I’ve been thinking about this class a lot recently, especially with the end of my first semester coming up so quickly. With everyone (read, mostly my family) asking me what I’ve learned in vet school this semester, this class is the first class I think of. And it’s not that anatomy is less important than learning management practices or how to take vitals from different species (especially if you’re going into a field like surgery, in which case it is pretty much the only thing that matters), but to me it’s not necessarily more important, either. Overall, this is the third anatomy course I’ve taken, and the past two I took weren’t really any less detailed that this one is, it’s just that one was human anatomy and the other was equine anatomy.
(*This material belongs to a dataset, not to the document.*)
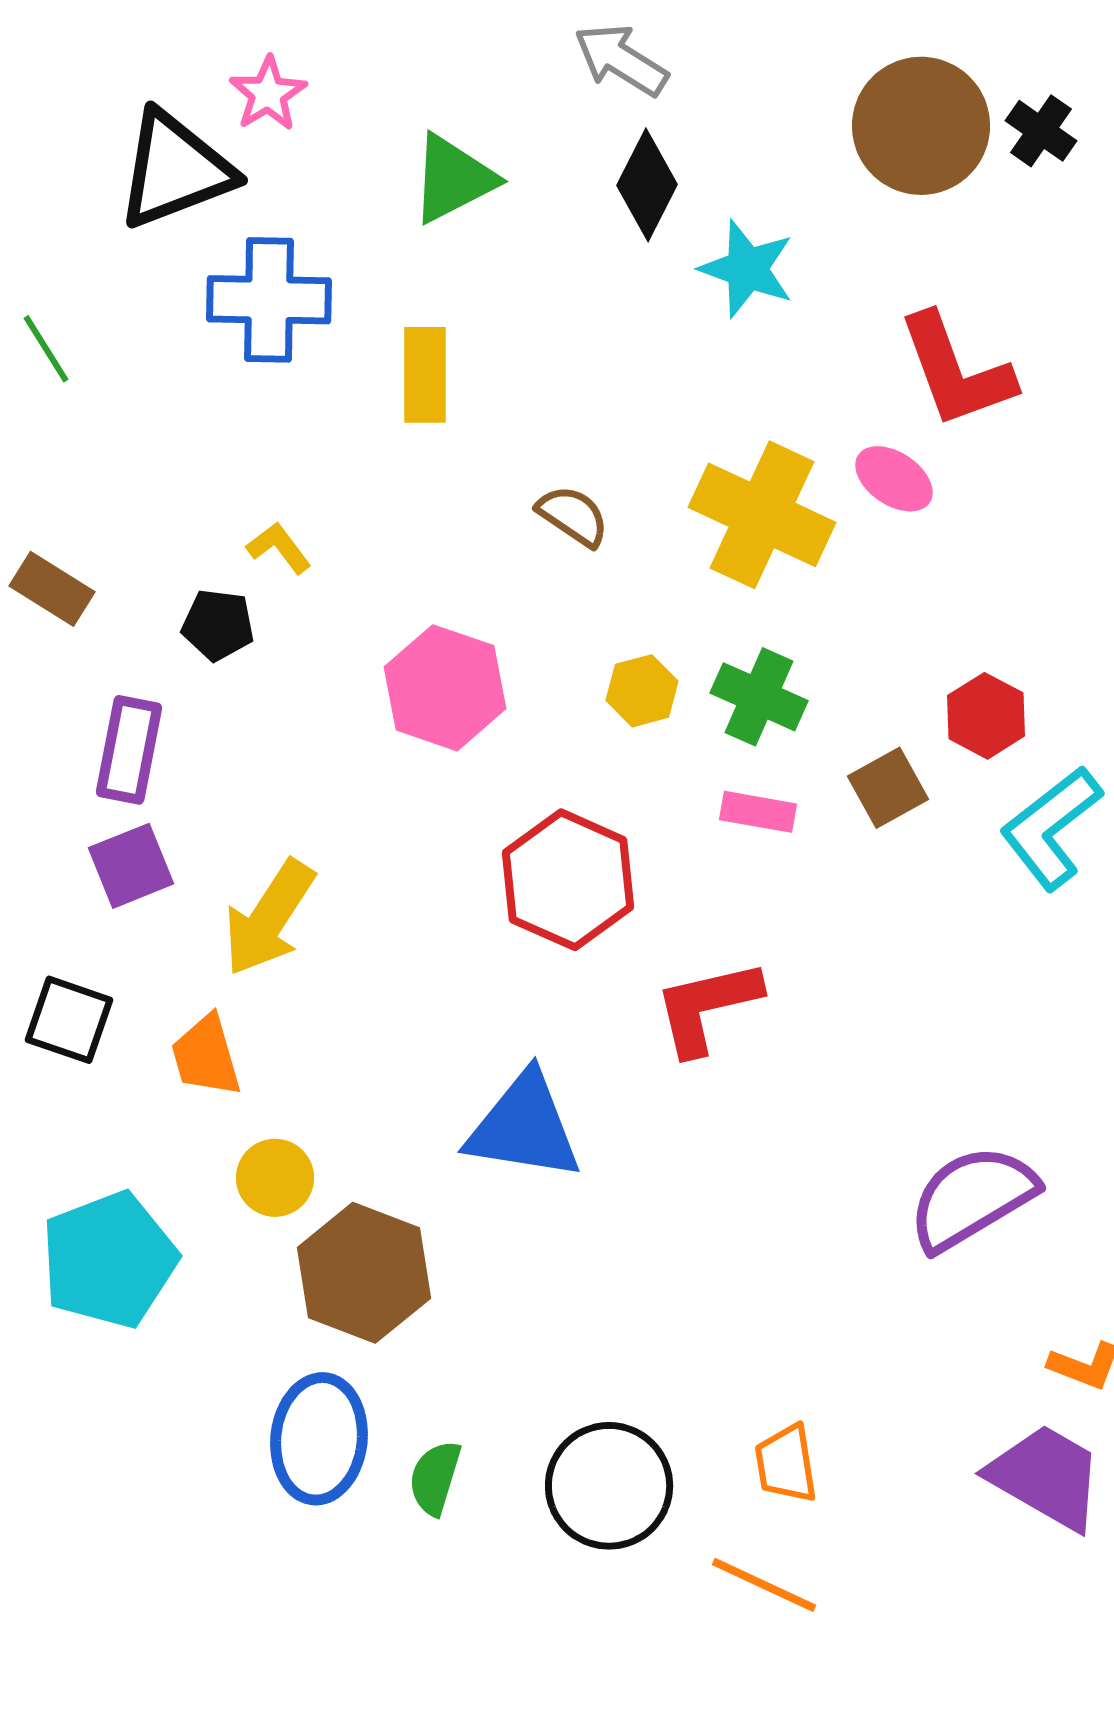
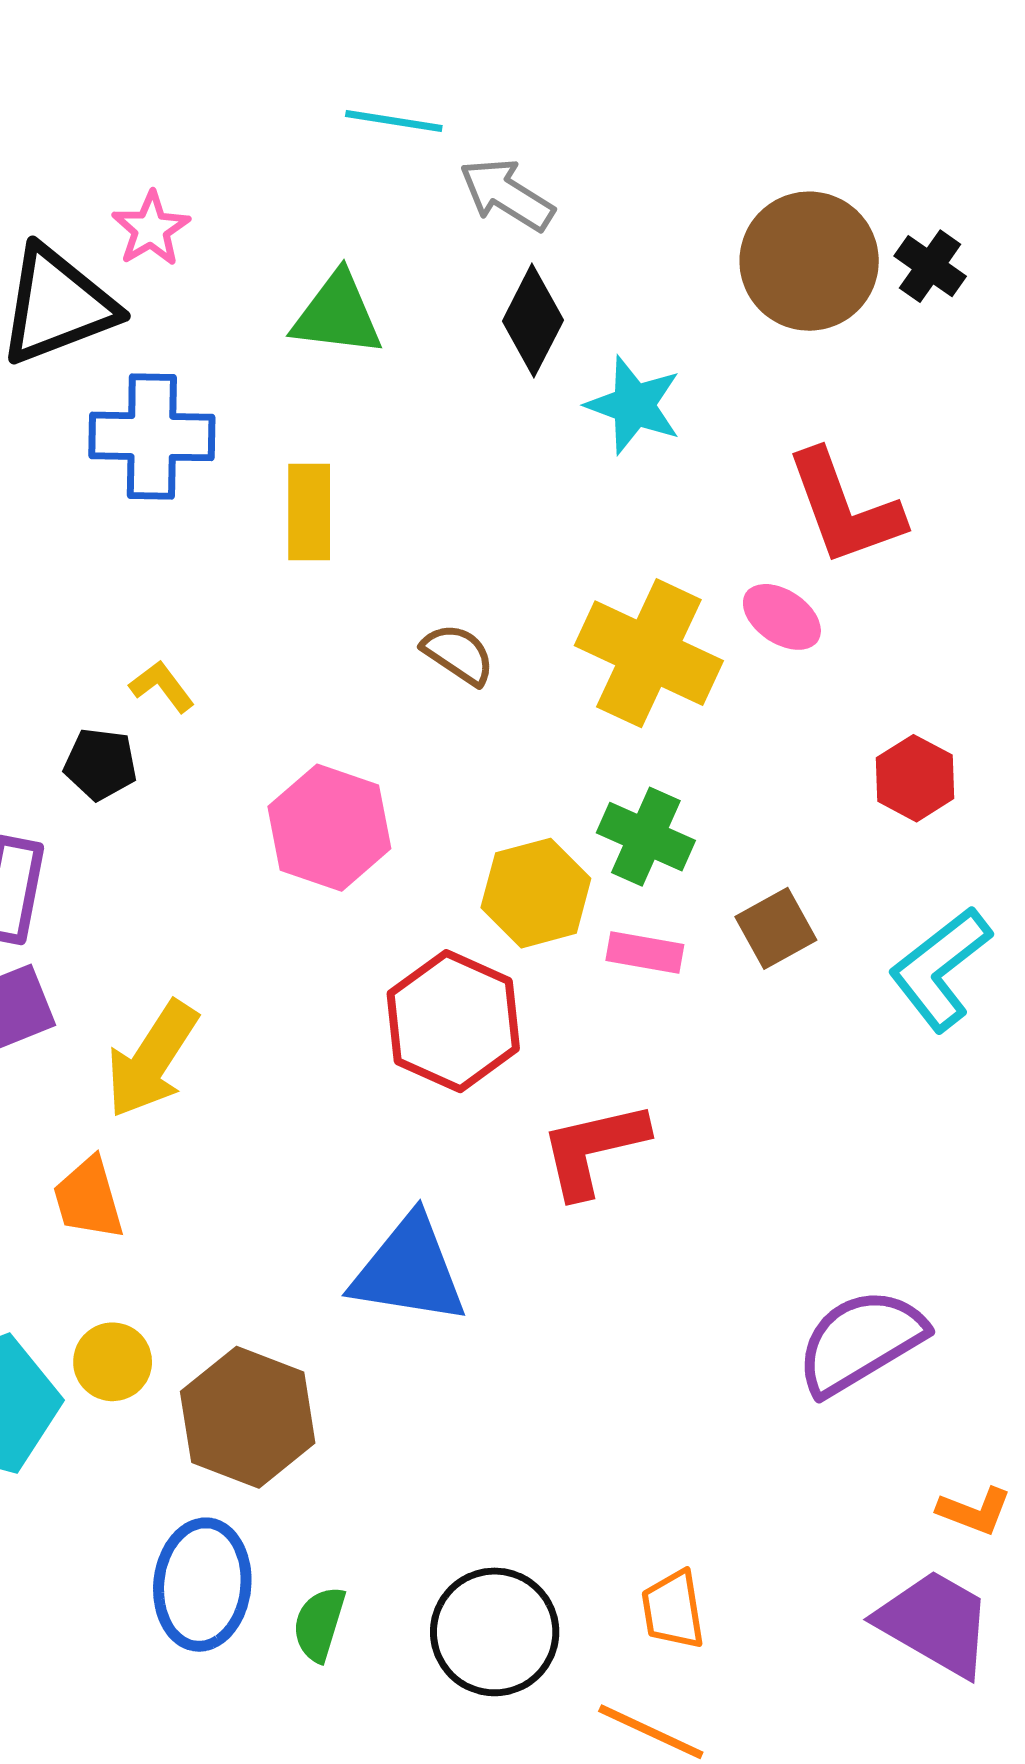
green triangle: (453, 179) -> (337, 314), turned 34
yellow hexagon: (642, 691) -> (536, 893), moved, size x1.5
red hexagon: (986, 716) -> (915, 778), moved
yellow circle: (275, 1178) -> (113, 1362), moved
But I never knew how to take vitals from a cow or an alpaca or a goat before. And there’s just something about listening to a heart beat or lung sounds with a stethoscope that really makes you feel like you’re a vet like nothing else does. So when I think about my first ever semester in veterinary school, zootechnology and all the experiences I’ve had in this class are going to be what I remember the most.



hypnotizing chickens


castrating a goat


the alpaca we had to take care of at the hospital, and yes, he does spit


milking cows at the dairy



wrapping legs- poor horse. Every student had to do it.